Last week I read "City Cycling", a collection of review articles about research that has to do with bicycling: Safety and bicycling, effects of infrastructure on bicycling rates, bicyclist demographics, bike share and bicycling rates, and more.
This week I'm reading "Walkable City" by city planner Jeff Speck. While he acknowledges that "one size" doesn't necessarily fit all cities, he offers a 10-step plan to revitalize downtowns and neighborhoods--by making them walkable.
Successful strategies to improve the regional economy and attract residents also improve walkability. In fact, it works in reverse. Making a city more walkable improves the economy and attracts residents.
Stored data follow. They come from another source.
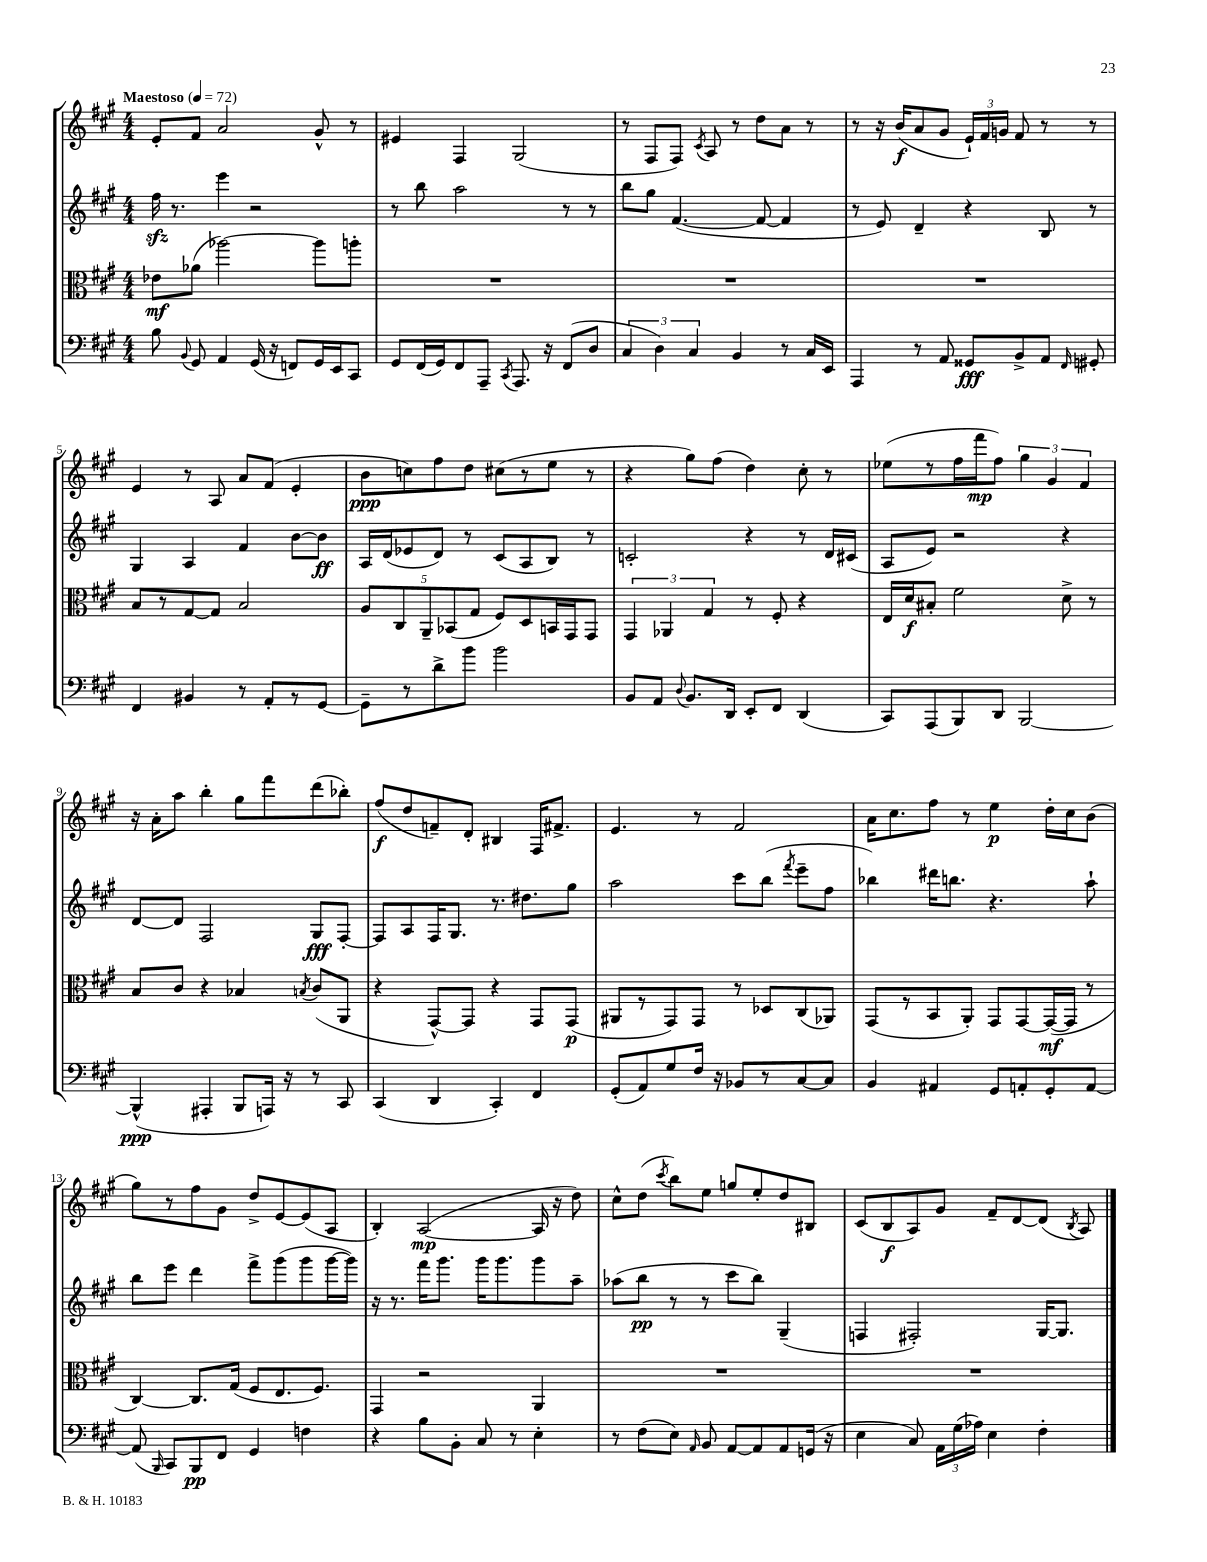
<<
\new StaffGroup <<
\new Staff = "s0" {
    \clef treble \key a \major \numericTimeSignature \time 4/4 \tempo "Maestoso" 4 = 72
    \autoBeamOff e'8[-. fis'8] a'2 gis'8-^ r8 |
    eis'4 fis4 gis2( |
    r8 fis8[ fis8]) \acciaccatura { cis'8 } a8 r8 d''8[ a'8] r8 |
    r8 r16 b'16[\f( a'8 gis'8] \tuplet 3/2 { e'16[-!) fis'16 g'16] } fis'8 r8 r8 |
    e'4 r8 a8 a'8[ fis'8]( e'4-. |
    b'8[\ppp c''8) fis''8 d''8] cis''8[( r8 e''8] r8 |
    r4 gis''8[) fis''8]( d''4) cis''8-. r8 |
    ees''8[( r8 fis''16 fis'''16\mp fis''8]) \tuplet 3/2 { gis''4 gis'4 fis'4 } |
    r16 a'16[-. a''8] b''4-. gis''8[ fis'''8 d'''8( bes''8]-.) |
    fis''8[\f( d''8 f'8--) d'8]-. bis4 fis16[ fis'8.]-> |
    e'4. r8 fis'2 |
    a'16[ cis''8. fis''8] r8 e''4\p d''16[-. cis''16 b'8]( |
    gis''8[) r8 fis''8 gis'8] d''8[-> e'8~ e'8( a8] |
    b4-.) a2~\mp( a16 r16 d''8) |
    cis''8[-^ d''8]( \acciaccatura { cis'''8 } b''8[) e''8] g''8[ e''8-. d''8 bis8] |
    cis'8[( b8\f a8) gis'8] fis'8[-- d'8~ d'8]( \acciaccatura { b8 } a8) \bar "|." |
}
\new Staff = "s1" {
    \clef treble \key a \major \numericTimeSignature \time 4/4
    \autoBeamOff fis''16\sfz r8. e'''4 r2 |
    r8 b''8 a''2 r8 r8 |
    b''8[ gis''8] fis'4.~( fis'8~ fis'4 |
    r8 e'8) d'4-- r4 b8 r8 |
    gis4 a4 fis'4 b'8[~ b'8]\ff |
    a16[ d'16( ees'8 d'8]) r8 cis'8[( a8 b8]) r8 |
    c'2-. r4 r8 d'16[ cis'16]( |
    a8[ e'8]) r2 r4 |
    d'8[~ d'8] fis2 gis8[\fff fis8]~-. |
    fis8[ a8 fis16 gis8.] r8. dis''8.[ gis''8] |
    a''2 cis'''8[ b''8]( \acciaccatura { fis'''8 } e'''8[-- fis''8] |
    bes''4) dis'''16[ b''8.] r4. a''8-! |
    b''8[ e'''8] d'''4 fis'''8[-> gis'''8( gis'''8 gis'''16~ gis'''16]) |
    r16 r8. fis'''16[ gis'''8.] gis'''16[ gis'''8. gis'''8 a''8]-- |
    aes''8[( b''8]\pp r8 r8 cis'''8[ b''8]) gis4--( |
    f4 fis2-.) gis16[~ gis8.] \bar "|." |
}
\new Staff = "s2" {
    \clef alto \key a \major \numericTimeSignature \time 4/4
    \autoBeamOff ees'8[\mf aes'8]( aes''2~) aes''8[ a''8]-. |
    R1 |
    R1 |
    R1 |
    b8[ r8 gis8~ gis8] b2 |
    \tuplet 5/4 { a8[ cis8 a,8-- bes,8( gis8] } fis8[) d8 b,16 gis,16 gis,8] |
    \tuplet 3/2 { gis,4 aes,4 gis4 } r8 fis8-. r4 |
    e16[ d'16\f bis8]-. fis'2 d'8-> r8 |
    b8[ cis'8] r4 bes4 \acciaccatura { b8 } cis'8[( a,8] |
    r4 gis,8[~-^) gis,8] r4 gis,8[ gis,8]\p( |
    ais,8[ r8 gis,8) gis,8] r8 des8[ cis8( aes,8]) |
    gis,8[( r8 b,8 a,8]-.) gis,8[ gis,8~ gis,16~\mf( gis,16] r8 |
    cis4~) cis8.[ gis16]( fis8[ e8. fis8.]) |
    gis,4 r2 a,4 |
    R1 |
    R1 \bar "|." |
}
\new Staff = "s3" {
    \clef bass \key a \major \numericTimeSignature \time 4/4
    \autoBeamOff b8 \appoggiatura { b,8 } gis,8 a,4 gis,16( r16 f,8[) gis,16 e,16 cis,8] |
    gis,8[ fis,16( gis,16) fis,8 a,,8]-- \acciaccatura { cis,8 } a,,8. r16 fis,8[( d8] |
    \tuplet 3/2 { cis4 d4) cis4 } b,4 r8 cis16[ e,16] |
    a,,4 r8 a,8 gisis,8[\fff b,8-> a,8] \grace { fis,16 } gis,8-. |
    fis,4 bis,4 r8 a,8[-. r8 gis,8]~ |
    gis,8[-- r8 d'8-> b'8] b'2 |
    b,8[ a,8] \appoggiatura { d8 } b,8.[ d,16] e,8[-. fis,8] d,4( |
    cis,8[) a,,8( b,,8) d,8] b,,2~ |
    b,,4-^\ppp( ais,,4-. b,,8[ a,,16]) r16 r8 cis,8 |
    cis,4( d,4 cis,4-.) fis,4 |
    gis,8[-.( a,8) gis8 fis16] r16 bes,8[ r8 cis8~ cis8] |
    b,4 ais,4 gis,8[ a,8-. gis,8-. a,8]~ |
    a,8( \grace { b,,16 } cis,8[) b,,8\pp fis,8] gis,4 f4 |
    r4 b8[ b,8]-. cis8 r8 e4-. |
    r8 fis8[( e8]) \grace { a,16 } b,8 a,8[~ a,8 a,8 g,16]( r16 |
    e4 cis8) \tuplet 3/2 { a,16[ gis16( aes16]) } e4 fis4-. \bar "|." |
}
>>
>>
It's not that difficult or expensive to make an area walkable. A walkable neighborhood features walks that are useful, safe, comfortable, and interesting.
Useful--There is a destination to walk to. Zoning ordinances can detract from the usefulness of a neighborhood. Mixed-use zones allow people to live near enough to the places of their errands: A hair salon, a grocery store, an ice cream shop.
Safe--You won't get hit by a car. Streets these days are designed to be "safe" even well above the speed limit. Safe for the motorist, that is! Traffic calming measures that work are narrow and curved streets. (Trees help.) A street that feels unsafe to cars is safer for both motorists and pedestrians.
Comfortable--Buildings and landscape have the right shape. Again, trees help, as do awnings, benches, and low walls.
Interesting--"Signs of humanity abound". I don't think Speck means cars. He recommends interesting storefronts and trees (notice a pattern?) instead of parking lots and the vast blank walls of box stores.
I can't help but think about Kirksville while I'm reading. Two examples in particular stand out.
Speck could be describing Kirksville when he describes how the proliferation of one-way streets killed many a downtown. One-way streets make traffic flow smoothly. But downtowns die when traffic flows too smoothly. For the past few decades planners and engineers have catered to smooth traffic flow. But traffic shouldn't flow smoothly through certain areas--such as areas where businesses need customers to stop and shop, and residential areas that need slow, safe traffic.
A "road diet" can improve walkability. A few years ago, Kirksville, with good smooth-traffic-flow intentions, widened Jefferson St and took out all the trees on the south side. A few months ago, Jefferson St got a "road diet". Four lanes became three lanes (including a center turn lane), and the leftover width became bike lanes. This design is both safer and more efficient for motorists, encourages bicycling, and is more walkable. It would be even better with trees and destinations!
Many of Speck's recommendations target motor vehicle traffic. Speck isn't a car-hater. He knows that "build it and they will come" is true, so that building more roads to alleviate congestions actually makes congestion worse. Building more parking lots to alleviate crowded parking makes more crowded parking. Counter intuitively, cities that have successfully alleviated congestion and crowded parking did so by removing roads and parking, often at the same time improving conditions for other transportation modalities (transit, walking, and biking).
Of course, a walkable city is probably a bikeable city. But Speck cautions against becoming specialists. Bicyclists' needs have been ignored for so long that some overcompensation is called for, but city planners should consider the needs of all the users. That sounds familiar--that's the goal of Complete Streets.
I'm kind of excited about this book because Kirksville's downtown is, like so many small towns', struggling. Maybe this is the key--make it walkable and bring back success!